Sunday, February 28, 2016

Aaron Collier, Continued...

Aaron Collier                  Photo Courtesy of Jonathan Traviesa
This post will make more sense if you read the previous piece about Aaron Collier's show at Tulane.

Aaron Collier and I exchanged emails before I wrote a post about about his show. When it was finished I sent him a link to the piece I wrote about his work and invited a response from him. I told him that I am more interested in a dialogue than hit and run art writing. It is not customary for artists to respond to art reviews, but I am not really a critic. I aim to articulate my experience of artworks and my thoughts about art more broadly. I asked Aaron to share his thoughts about what I wrote and he did. I found these passages illuminating and asked him if I could post them here. I have his okay. His comments are in blue. 

On the medium:

AC: One of the mesmerizing features of using the Flashe, which I think you picked up on but relate to differently than I did, is its ability to seep and flatten and settle without any texture. Whereas you noted that the effect was like trying to meet the gaze through mirrored sunglasses (feeling denied "entry"), I perceive the lure to keep pulling me as the viewer closer, closer, closer into the work, with the scale of the painting filling the periphery and enveloping.  But, the lines do, in my opinion, too, remain elusive. I don't find myself "stopping" at the texture or the viscosity of the paint in the same way that oils stop me at their swell or shiny surface...  With Flashe, I don't follow the allure only to pull back and declare the surface distant so much as persisting in following the mark into a seemingly endless recessive space.
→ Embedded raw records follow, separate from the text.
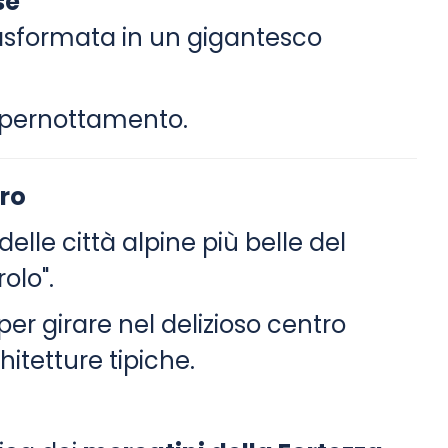
se
rasformata in un gigantesco
e pernottamento.
tro
elle città alpine più belle del
rolo".
per girare nel delizioso centro
chitetture tipiche.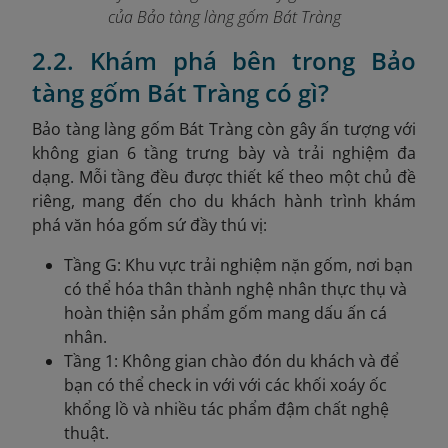
của Bảo tàng làng gốm Bát Tràng
2.2. Khám phá bên trong Bảo
tàng gốm Bát Tràng có gì?
B
ảo tàng làng gốm Bát Tràng còn gây ấn tượng với
không gian 6 tầng trưng bày và trải nghiệm đa
dạng. Mỗi tầng đều được thiết kế theo một chủ đề
riêng, mang đến cho du khách hành trình khám
phá văn hóa gốm sứ đầy thú vị:
Tầng G: Khu vực trải nghiệm nặn gốm, nơi bạn
có thể hóa thân thành nghệ nhân thực thụ và
hoàn thiện sản phẩm gốm mang dấu ấn cá
nhân.
Tầng 1: Không gian chào đón du khách và để
bạn có thể check in với với các khối xoáy ốc
khổng lồ và nhiều tác phẩm đậm chất nghệ
thuật.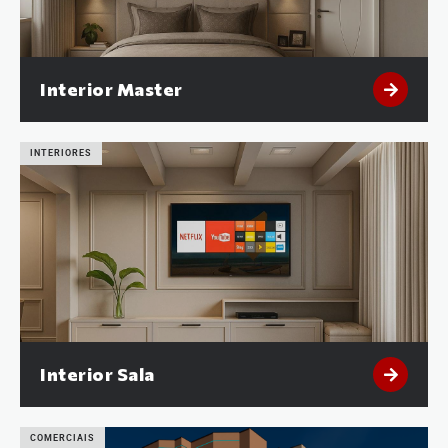
Interior Master
INTERIORES
Interior Sala
COMERCIAIS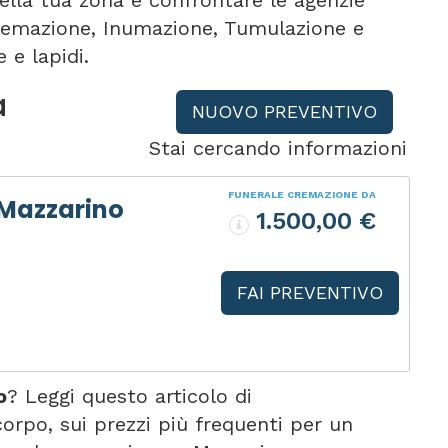
ella tua zona e confrontare le agenzie
 Cremazione, Inumazione, Tumulazione e
 e lapidi.
a
NUOVO PREVENTIVO
Stai cercando informazioni
FUNERALE CREMAZIONE DA
 Mazzarino
1.500,00 €
o
FAI PREVENTIVO
o
? Leggi questo articolo di
rpo, sui prezzi più frequenti per un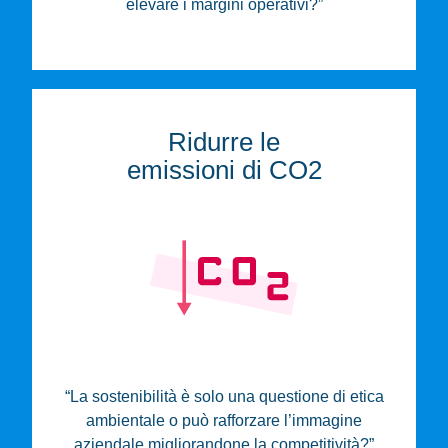
elevare i margini operativi?”
Ridurre le
emissioni di CO2
“La sostenibilità è solo una questione di etica
ambientale o può rafforzare l’immagine
aziendale migliorandone la competitività?”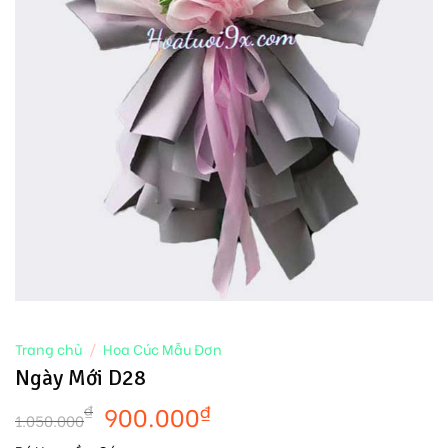
Trang chủ
/
Hoa Cúc Mẫu Đơn
Ngày Mới D28
900.000
₫
₫
1.050.000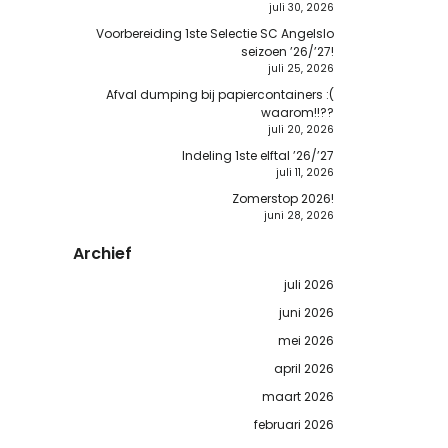
juli 30, 2026
Voorbereiding 1ste Selectie SC Angelslo
seizoen ’26/’27!
juli 25, 2026
Afval dumping bij papiercontainers :(
waarom!!??
juli 20, 2026
Indeling 1ste elftal ’26/’27
juli 11, 2026
Zomerstop 2026!
juni 28, 2026
Archief
juli 2026
juni 2026
mei 2026
april 2026
maart 2026
februari 2026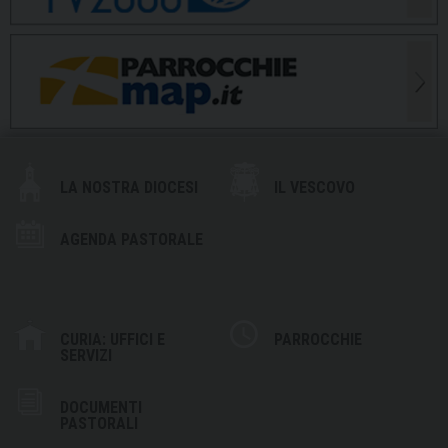
LA NOSTRA DIOCESI
IL VESCOVO
AGENDA PASTORALE
CURIA: UFFICI E
PARROCCHIE
SERVIZI
DOCUMENTI
PASTORALI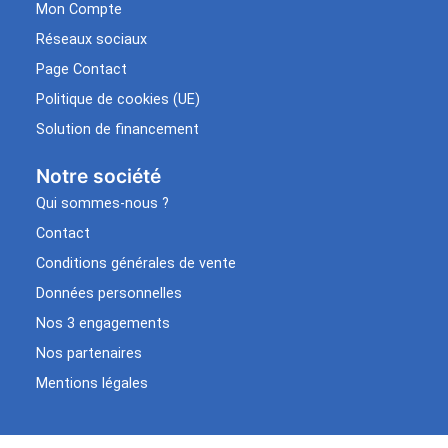
Mon Compte
Réseaux sociaux
Page Contact
Politique de cookies (UE)
Solution de financement
Notre société
Qui sommes-nous ?
Contact
Conditions générales de vente
Données personnelles
Nos 3 engagements
Nos partenaires
Mentions légales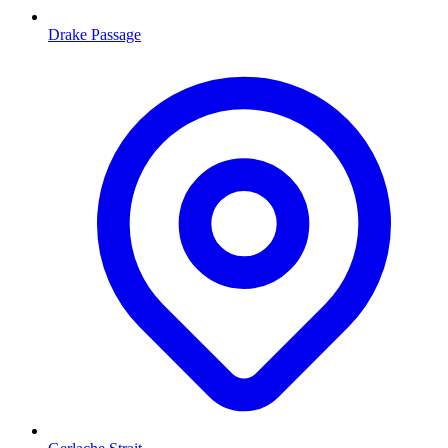
Drake Passage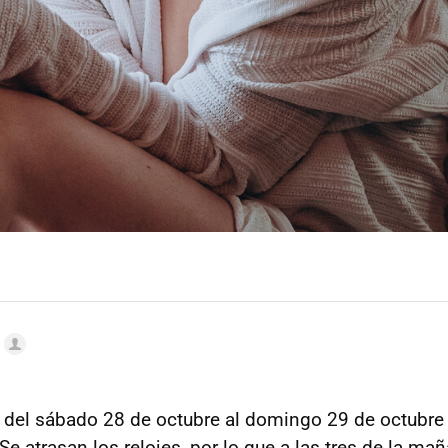
 del sábado 28 de octubre al domingo 29 de octubr
 Se atrasan los relojes, por lo que a las tres de la ma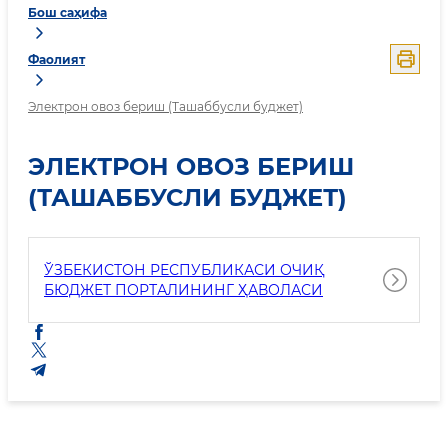
Бош саҳифа
Фаолият
Электрон овоз бериш (Ташаббусли буджет)
ЭЛЕКТРОН ОВОЗ БЕРИШ
(ТАШАББУСЛИ БУДЖЕТ)
ЎЗБЕКИСТОН РЕСПУБЛИКАСИ ОЧИҚ
БЮДЖЕТ ПОРТАЛИНИНГ ҲАВОЛАСИ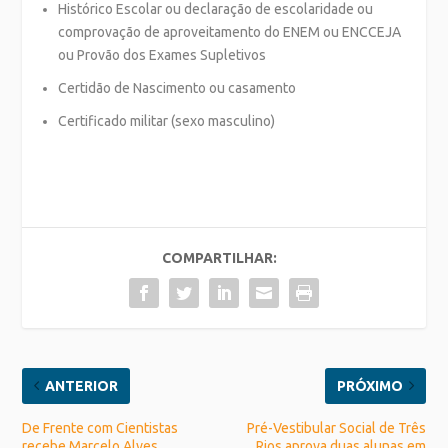
Histórico Escolar ou declaração de escolaridade ou
comprovação de aproveitamento do ENEM ou ENCCEJA
ou Provão dos Exames Supletivos
Certidão de Nascimento ou casamento
Certificado militar (sexo masculino)
COMPARTILHAR:
ANTERIOR
PRÓXIMO
De Frente com Cientistas
Pré-Vestibular Social de Três
recebe Marcelo Alves
Rios aprova duas alunas em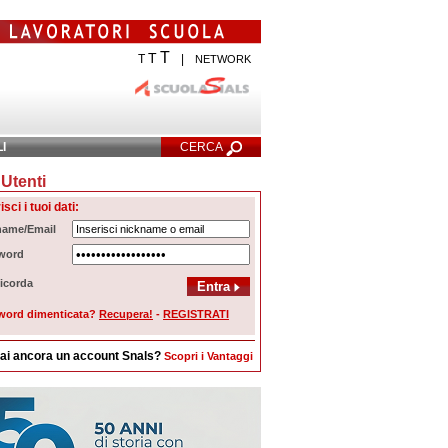
T
T
T
|
NETWORK
LI
CERCA
Utenti
cerca Avanzata
isci i tuoi dati:
name/Email
word
icorda
word dimenticata?
Recupera!
-
REGISTRATI
ai ancora un account Snals?
Scopri i Vantaggi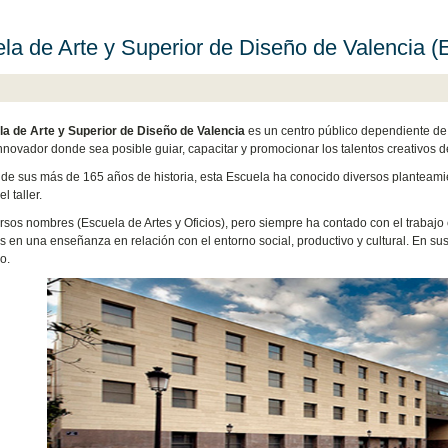
la de Arte y Superior de Diseño de Valencia 
a de Arte y Superior de Diseño de Valencia
es un centro público dependiente de 
nnovador donde sea posible guiar, capacitar y promocionar los talentos creativos d
o de sus más de 165 años de historia, esta Escuela ha conocido diversos planteam
l taller.
rsos nombres (Escuela de Artes y Oficios), pero siempre ha contado con el trabajo
s en una enseñanza en relación con el entorno social, productivo y cultural. En su
o.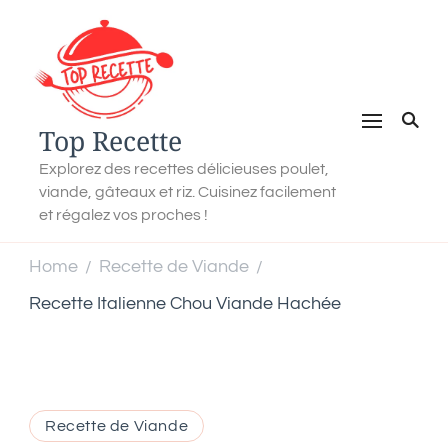
Top Recette
Explorez des recettes délicieuses poulet,
viande, gâteaux et riz. Cuisinez facilement
et régalez vos proches !
Home
Recette de Viande
/
/
Recette Italienne Chou Viande Hachée
Recette de Viande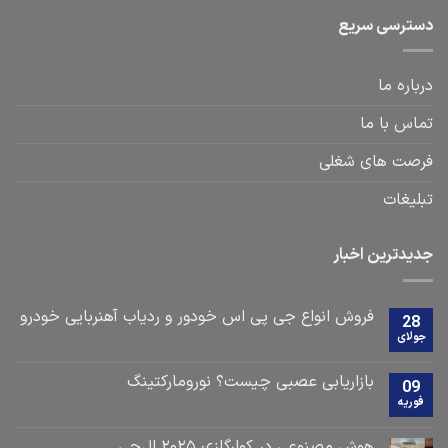
ترسی سریع
باره ما
اس با ما
صت های شغلی
لیغات
یدترین اخبار
فروش انواع جی پی اس خودور و ردیاب آهنربایی خودرو
28
ولای
بازاریابی عصبی چیست؟ نورومارکتینگ
09
وریه
هوش مصنوعی در کولرگازی ۲۰۲۵ ال‌جی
This issue of surface is so interesting to me and it comes up again and again when looking at and talking about paintings. Surface is related to what with some paintings feels like an ideal viewing distance. Sometimes I see a painting that draws me in but as I move closer the image stiffens or the illusion of distance closes. Sometimes though what you see from a distance gets stranger upon closer examination. I like that. I like leaning in and wondering how is that put together? 

On the owls: 

AC: The three owls, in my own estimation, were a way of suggesting that the physical world is not necessarily more revelatory than the illusory world of the images, so yourself feeling scattered back to the images is great to hear...  The pigeon reference was super sharp and poignant there, and I had not even considered such!  The owls seeming so physical and present and certain at first, only to break down and reveal their plastic seams and decoy-ness, was a hope as I considered their inclusion. 

Aaron Collier  Looking Into  Photo Courtesy of the Artist
Aaron Collier    Looking At    Photo Courtesy of the Artist

On contrasting experience:

AC: I found it interesting that you connected with the piece that sought to deny connection, those horizontal bands resisting "entry" or the "picture as window," an allusion that many of the other paintings were intended to construct.  Looking At is intended to contrast Looking Into, its neighbor to the right, the former obstructing entry (perhaps for the blue snippet in the bottom left?) and the latter inviting it.  But, I totally believe that we ask paintings to woo us in our own idiosyncratic ways...

I am caught on the phrase "intended to construct." Maybe this is part of what I sense in some of the works: the construction following the intention rather than the construction occurring simultaneously with, not so much intention as a hunch. Maybe the paintings in which the intention was accomplished successfully lack an open-ended quality or weirdness that I am attracted to. The piece titled Looking At is weird and I like that. Of course another viewer may have the opposite reaction, seek a kind of intention or closure. 

(Aaron, thank you for your thoughts and for extending the conversation.)